All appliances and modules consisting mainly of electronic components fall under the category of electronic waste appliances. This group comprises the following categories: entertainment electronics, office, information, and communication appliances, and electronic components of appliances.
Owing to the rapid pace of technical developments, the composition of appliances is subject to continual change. Particular attention must be paid to
1. Batteries and accumulators
2. Mercury switches/mercury relays
3. Condensers containing PCBs
4. Photoconductive drums of copying machines coated with selenium arsenate or cadmium sulfide
5. Cathode ray tubes (CRTs)
6. Printed circuit boards
7. Wood treated with paints, varnishes, and preservatives
8. Plastics containing halogenated flame retardants.
Furthermore, appliances also contain valuable constituents such as gold (from connectors), nickel, copper, iron, aluminum, and permanent magnets, which are worth recovering.
The objectives for disposal of electronic waste appliances are (a) stripping of hazardous substances; (b) reduction of pollutant and metal contents in the plastic fraction, thus permitting recycling or incineration in waste incineration plants or cement works; (c) recovery of nonferrous metals; and (d) attainment of commercially recyclable scrap quality.
The requirements for proper disposal of electronic waste appliances are as follows: (a) appliances may be broken up (shredded) only if the components containing particularly hazardous substances have previously been removed and (b) since in disposing of electronic appliances the main emphasis is on the recovery of nonferrous metals, nonstripped appliances must not be shredded together with scrap cars. As a rule, electronic appliances are dismantled manually to achieve effective separation of the components containing hazardous substances.
Typical examples of the disposal of electronic waste appliances include the following steps:
1. Stripping of hazardous components: In an initial step, the components containing particularly hazardous substances are for the most part removed manually.
2. Shredding of appliances and separation of fractions: The stripped appliances are, as a rule, ground in a fine shredder (e.g., rotary cutter). The material resulting from this can be further processed by several methods. Possible processes are air classification, riddle screening, cyclone, turborotor, sink-float, eddy current, or magnetic separation. The separated fractions are handed on to workable lots for further processing or recycling, or to resellers.
4. Handling and processing of stripped components containing particularly hazardous substances: Batteries and accumulators are classified as hazardous wastes even if they are recycled. Mercury is classified as a hazardous waste and can be recovered in special plants. Condensers containing PCBs must be incinerated in a hazardous waste incineration plant.
5. Separation of ferrous and nonferrous metals, copper, and aluminum for separate recovery: The scrap material and scrap metal dealers sort these metals (in part very finely) and send them to steelworks at home and abroad.

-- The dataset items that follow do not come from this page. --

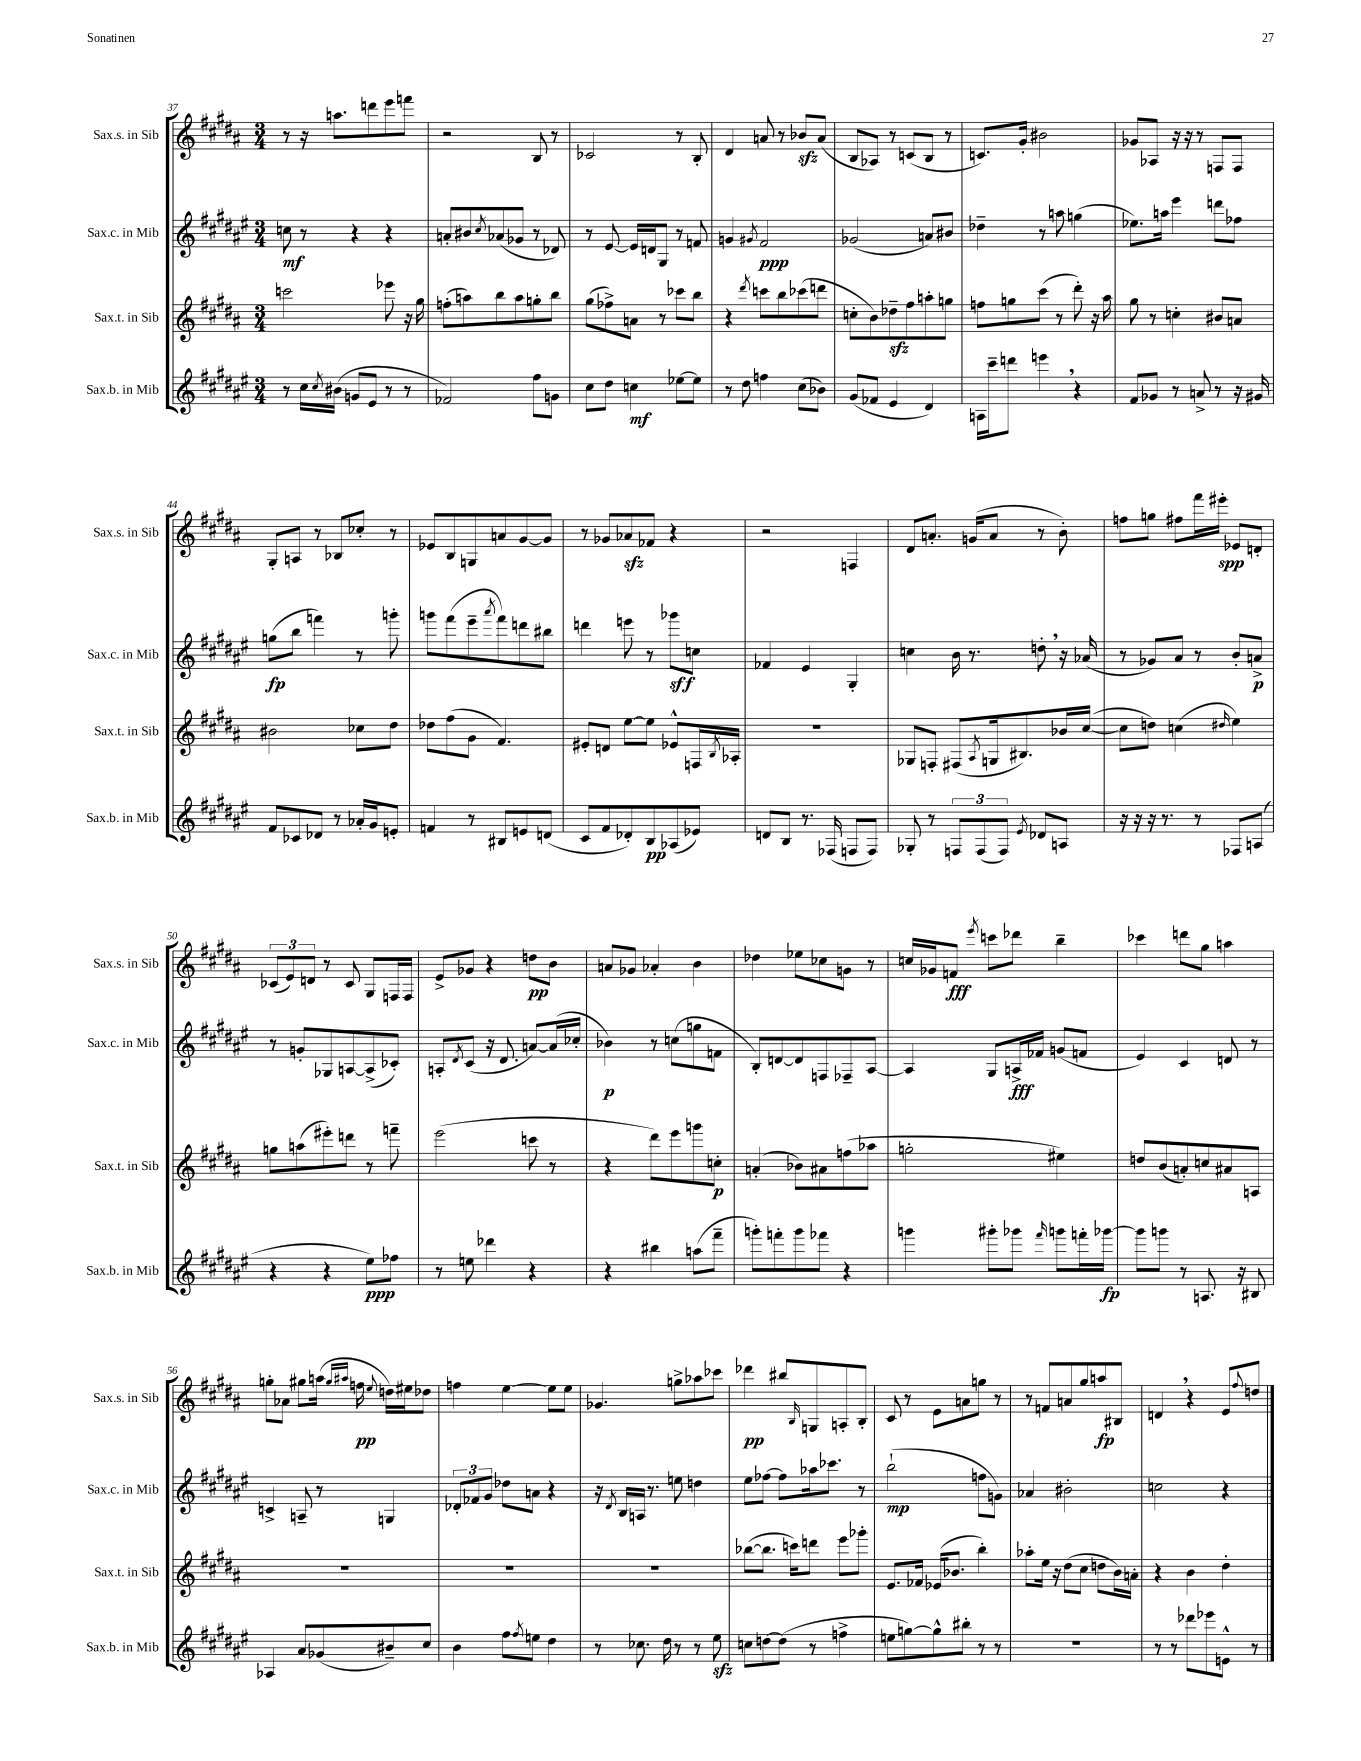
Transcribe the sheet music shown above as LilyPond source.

<<
\new StaffGroup <<
\new Staff = "s0" \with { instrumentName = "Sax.s. in Sib" shortInstrumentName = "Sax.s. in Sib" } {
    \clef treble \key b \major \numericTimeSignature \time 3/4
    r8 r16 a''8. d'''8 e'''8 f'''8 |
    r2 b8 r8 |
    ces'2 r8 b8-. |
    dis'4 a'8 r8 bes'8\sfz a'8( |
    b8 aes8) r8 c'8( b8 r8 |
    c'8.) gis'16-. bis'2 |
    ges'8 aes8 r16 r16 r8 f8 f8 |
    gis8-. a8 r8 bes8 ces''8-. r8 |
    ees'8 b8 g8 a'8 gis'8~ gis'8 |
    r8 ges'8 aes'8\sfz fes'8 r4 |
    r2 f4 |
    dis'8 a'8.-. g'16( a'8 r8 b'8-.) |
    f''8 g''8 fis''8 fis'''16 eis'''16-.\spp ees'8 d'8-. |
    \tuplet 3/2 { ces'8( e'8) d'8 } r8 ces'8 gis8 f16 f16 |
    e'8-> ges'8 r4 d''8\pp b'8 |
    a'8 ges'8 aes'4-. b'4 |
    des''4 ees''8 ces''8 g'8 r8 |
    c''16 ges'16 f'8\fff \acciaccatura { e'''8 } c'''8 des'''8 b''4-- |
    ces'''4 d'''8 gis''8 a''4 |
    g''8-. aes'8 gis''8 a''16( \grace { gis''16 ais''16 } f''16\pp \appoggiatura { e''8 } d''16) eis''16 des''8 |
    f''4 e''4~ e''8 e''8 |
    ges'4. g''8-> aes''8 ces'''8 |
    des'''4\pp bis''8 \grace { b16 } g8 a8-. b8-. |
    cis'8 r8 e'8 a'8 g''8 r8 |
    r8 f'8 a'8 gis''8 a''8\fp bis8 |
    d'4 \breathe r4 e'8 \appoggiatura { fis''8 } d''8 \bar "|." |
}
\new Staff = "s1" \with { instrumentName = "Sax.c. in Mib" shortInstrumentName = "Sax.c. in Mib" } {
    \clef treble \key fis \major \numericTimeSignature \time 3/4
    c''8\mf r8 r4 r4 |
    a'8-. bis'8 \acciaccatura { cis''8 } aes'8( ges'8 r8 des'8) |
    r8 eis'8~ eis'16 d'16 gis8 r8 f'8 |
    g'4 \acciaccatura { gis'8 } fis'2\ppp |
    ges'2( a'8) bis'8 |
    des''4-- r8 a''8 g''4( |
    ees''8.) a''16 eis'''4 d'''8 fes''8 |
    g''8\fp( b''8 f'''4) r8 g'''8-. |
    g'''8 fis'''8( eis'''8-- \acciaccatura { ais'''8 } fis'''8) d'''8 bis''8 |
    d'''4 e'''8 r8 ges'''8\sff c''8 |
    fes'4 eis'4 gis4-. |
    c''4 b'16 r8. d''8-. \breathe r16 aes'16( |
    r8 ges'8) ais'8 r8 b'8-. a'8->\p |
    r8 g'8-. ges8 a8~ a8->( ces'8-.) |
    a8-. \acciaccatura { dis'8 } cis'8( r16 dis'8. a'8~) a'16( ces''16-. |
    bes'4\p) r8 c''8( g''8 f'8 |
    b8-.) d'8~ d'8 f8 fes8-- ais8~ |
    ais4 gis8 a16->\fff fes'16 g'8( f'8 |
    eis'4) cis'4 d'8 r8 |
    c'4-> a8-- r8 g4 |
    \tuplet 3/2 { des'8-. fes'8 gis'8 } des''8 a'8 r4 |
    r16 \acciaccatura { dis'8 } b16 a16 r8. e''8 d''4 |
    eis''8 fes''8~ fes''8 aes''16 ces'''8. r8 |
    b''2-!\mp( f''8 g'8) |
    aes'4 bis'2-. |
    c''2 r4 \bar "|." |
}
\new Staff = "s2" \with { instrumentName = "Sax.t. in Sib" shortInstrumentName = "Sax.t. in Sib" } {
    \clef treble \key b \major \numericTimeSignature \time 3/4
    c'''2 ees'''8 r16 gis''16 |
    f''8-.( a''8) b''8 a''8 g''8-. b''8 |
    gis''8( fes''8->) a'8 r8 ces'''8 b''8 |
    r4 \acciaccatura { dis'''8 } c'''8 b''8 ces'''8( d'''8 |
    c''8-. b'8) des''8--\sfz fis''8 a''8-. g''8 |
    f''8 g''8 cis'''8( r8 dis'''8-.) r16 ais''16 |
    gis''8 r8 c''4-. bis'8 a'8 |
    bis'2 ces''8 dis''8 |
    des''8 fis''8( gis'8 fis'4.) |
    eis'8-. d'8 e''8~ e''8 ees'8-^ f16 \acciaccatura { b8 } aes16-. |
    R2. |
    ges8 f8-. fis8( \acciaccatura { ais8 } g16 bis8.) bes'16 cis''16~( |
    cis''8 d''8) c''4( \grace { dis''16 } e''4) |
    g''8 a''8( eis'''8-.) d'''8 r8 f'''8-- |
    e'''2( c'''8 r8 |
    r4 dis'''8) e'''8 g'''8 c''8-.\p |
    a'4-.( bes'8) ais'8 f''8( aes''8 |
    g''2-. eis''4) |
    d''8 b'8( a'8-.) c''8 ais'8 a8 |
    R2. |
    R2. |
    R2. |
    bes''8~( bes''8. c'''16) d'''8 e'''8 ges'''8-. |
    e'8. fes'16 ees'16( bes'8. b''4-.) |
    aes''8-. e''16 r16 dis''8( cis''8 d''8 b'16) a'16-. |
    r4 b'4 dis''4-. \bar "|." |
}
\new Staff = "s3" \with { instrumentName = "Sax.b. in Mib" shortInstrumentName = "Sax.b. in Mib" } {
    \clef treble \key fis \major \numericTimeSignature \time 3/4
    r8 cis''16 \acciaccatura { cis''8 } bis'16( g'8 eis'8 r8 r8 |
    fes'2) fis''8 g'8 |
    cis''8 dis''8 c''4\mf ees''8~ ees''8 |
    r8 dis''8 f''4 cis''8( bes'8) |
    gis'8( fes'8 eis'4 dis'4) |
    a16 cis'''16-- d'''8 e'''4 \breathe r4 |
    fis'8 ges'8 r8 a'8-> r8 r16 gis'16 |
    fis'8 ces'8 des'8 r8 aes'16-. gis'16 e'8-. |
    f'4 r8 bis8 e'8 d'8( |
    cis'8 fis'8 des'8-.) b8\pp aes8( ees'8) |
    d'8 b8 r8. fes16( f8 f8) |
    ges8-. r8 \tuplet 3/2 { f8 f8( f8) } \acciaccatura { eis'8 } des'8 a8 |
    r16 r16 r16 r8. r8 fes8 a8( |
    r4 r4 eis''8\ppp) fes''8 |
    r8 e''8 des'''4 r4 |
    r4 bis''4 a''8( fis'''8-- |
    g'''8-.) f'''8-. g'''8 fes'''8 r4 |
    g'''4 gis'''8-. ges'''8 \grace { fis'''16 } g'''8 f'''16-. ges'''16~\fp |
    ges'''8 g'''8 r8 a8. r16 bis8 |
    aes4 ais'8 ges'8( bis'8--) cis''8 |
    b'4 fis''8 \acciaccatura { fis''8 } e''8 dis''4 |
    r8 ces''8. dis''16 r8 r8 eis''8\sfz |
    c''8 d''8~ d''8( r8 f''4-> |
    e''8 g''8~) g''8-^ bis''8-. r8 r8 |
    R2. |
    r8 r8 des'''8 ees'''8 e'8-^ r8 \bar "|." |
}
>>
>>
\layout { \context { \Score currentBarNumber = #37 } }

6. Handling and processing of CRTs: CRTs are handled for special processing.
7. Processing of printed circuit boards: Printed circuit boards are subjected to special treatment in order to recover their entire metal content.
8. Recycling of plastic-sheathed cables: Electrical cables are sent to cable recycling plants that separate the plastic and copper components.
9. Disposal of residual fraction: Depending on their quality and on the specific requirements applicable, residual fractions are disposed of in MSW incinerators, hazardous waste incinerators, cement works, or they are recycled.